Shane Walsh is a friend and colleague I used to share an office with, and we’ve even shared a beverage once or twice (OK, twice. Once hot, once cold). He is a teacher and artist I respect greatly as a peer at UWM – he is in Painting and Drawing, while I mostly teach in Digital Studio Practice – and so I feel like this post has been a long time coming (er… well, I only restarted my blog recently, but you know what I mean).
That said, Shane’s work is kind of amazing.
Something often coveted but almost never fully realized in contemporary art – and especially painting – is a balance between abstraction and representation, a way to play out affective tones and modulations, or gestures and resonances on the one hand (think Rothko, Pollock, or Twombly), while still engaging with perfect mimetic copies of the real world on the other. Where and when do you play between easy recognition and subjective internalization? And Walsh’s attempts at this question are smart, funny, and overall, extremely effective.
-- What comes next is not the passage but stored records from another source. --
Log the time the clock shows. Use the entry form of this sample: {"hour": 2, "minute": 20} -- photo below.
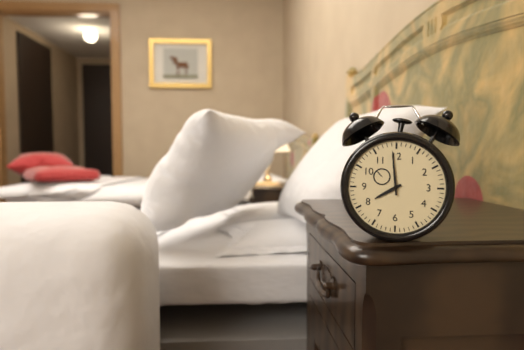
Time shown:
{"hour": 7, "minute": 59}
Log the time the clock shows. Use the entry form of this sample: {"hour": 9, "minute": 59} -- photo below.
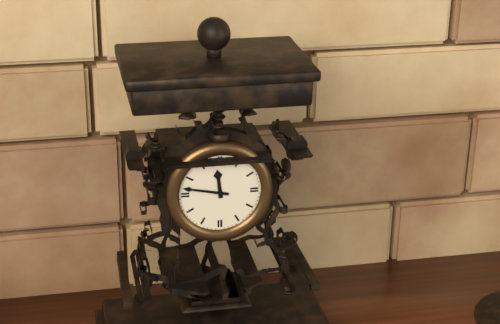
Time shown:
{"hour": 11, "minute": 47}
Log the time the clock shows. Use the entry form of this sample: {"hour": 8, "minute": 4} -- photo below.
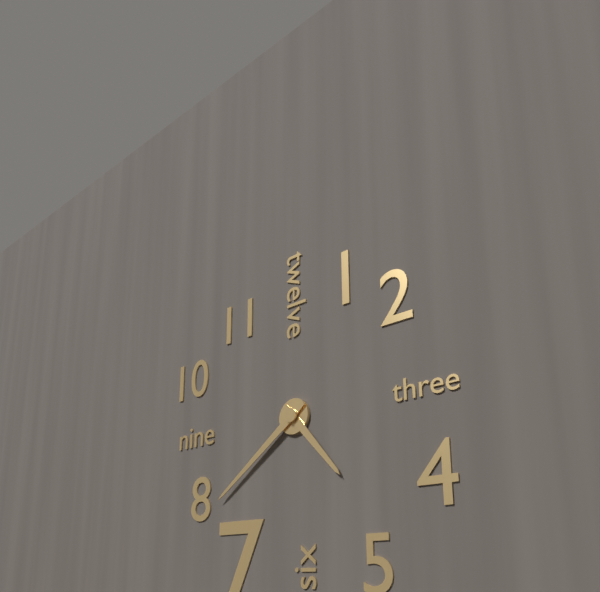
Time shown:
{"hour": 4, "minute": 39}
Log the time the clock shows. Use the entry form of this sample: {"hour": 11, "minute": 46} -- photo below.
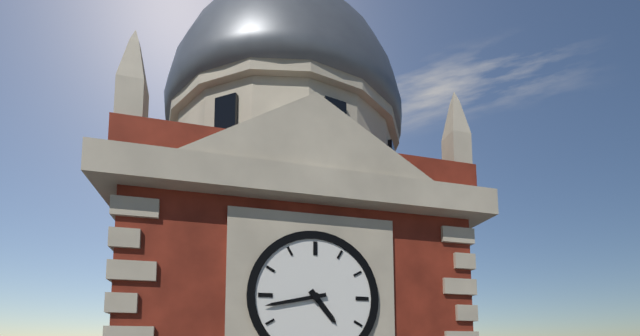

What looks like photocopies, or smeared ink, or a photoshop “find edges” filter, or cut outs, or watercolor, or dozens of other media… is always paint. In other words, Walsh is producing what appear to be abstract images in pen and pencil, frivolous gestures with machinery, and / or coded or other media forms; but each is actually painstakingly and perfectly representational: of one medium (actually, several of the aforementioned) by another (paint). The results accomplish a strong and strange duality, where I am moved, first, by the compositions and what they feel like, and then again by their histories: the craftsmanship and irony, the detail with which Shane paints faux frivolity, the performance that is both the painting and Shane’s practice, and overall the core history of Painting’s (yes, it’s a capital “P”) continuous forms, all at once.
Walsh’s newer work is all in black and white, calling even more attention to the early 20th century’s obsession with photographic influence on painting (as material and practice), as well as to early video art, lithography, and “the office,” but his earlier works in the trajectory, too, show a similar old/new, abstract/real, celebration/critique tension that is humorous and charming, while never losing site of how painting is and always will be at the center of every discussion of critical art, contemporary or otherwise. So when Shane paints sculptures, or digital art, or what look like geometric paper landscapes, they are always with a self-reflection on who he is, how he works, and what is at stake in “representation,” or the lack thereof, when working with his medium/discipline.
His newest black and white work, above, feels even more like “traditional” abstract expressionism in its gestures and forms, without some of the grids from his last few shows. But on closer inspection (left), we see what seems like it must be the photoshop line/paint tool, what should be a dry brush, a scraper, paint drippings, ink, watercolor… but all of them are, we learn, laboriously crafted by Walsh – representationally rather than gesturally. These are not performative – e.g. created by an embodied performance – but performances themselves: masks, pretense, a “playing at” of gestures, with paint.
I visited Shane’s studio today, and got to see some of his newest, in-process work (right, and below). Walsh has – after some feedback and constructive critique from several peers – decided to venture back into color, and, with his kind of work, this is much harder than it at first sounds. While the artist wants to continue his exploration of media forms and how they think-and-feel-with-paint, the style he works in, once colorized, could easily be misread as decorative arts, or Pop art, or Typography and graphic design. There is, of course, nothing “wrong” with these genres and movements, but they are not part of Walsh’s inquiry into form, performance, and information, and so… I’ll admit I had a bit of a blast brainstorming around new possibilities of where he might go instead! Could Walsh continue his black and whites, then layer them with construction-paper-like color? Make photocopy-ish paintings, as before, then paint on top like a coloring book, or make them look like splatters and drips? Reference printmaking, like woodcut, litho, or lino “key” blocks, and etched or screened “color” blocks around them? Shane has a lot of work, and far more potential, in front of him. It’s going to be so cool.
What happens in that space between affection and reflection, between what we sense, and how we make sense? How do our media and materials impact meaning-making in our everyday, and overall? Where do we per-form, where is there already form, and how do we in-form each other across these spaces? If what we feel and see is always already a part of who we are and what actions we take (and why), then when do aesthetics become ethics, and what are the implications in that question?
These questions are not idle ones, and Walsh invites us into them with skill, intelligence, beauty, and a bit of fun.
Shane Walsh shows with The Alice Wilds in Milwaukee, and has studio space in Walker’s Point, Milwaukee, and Brooklyn, New York.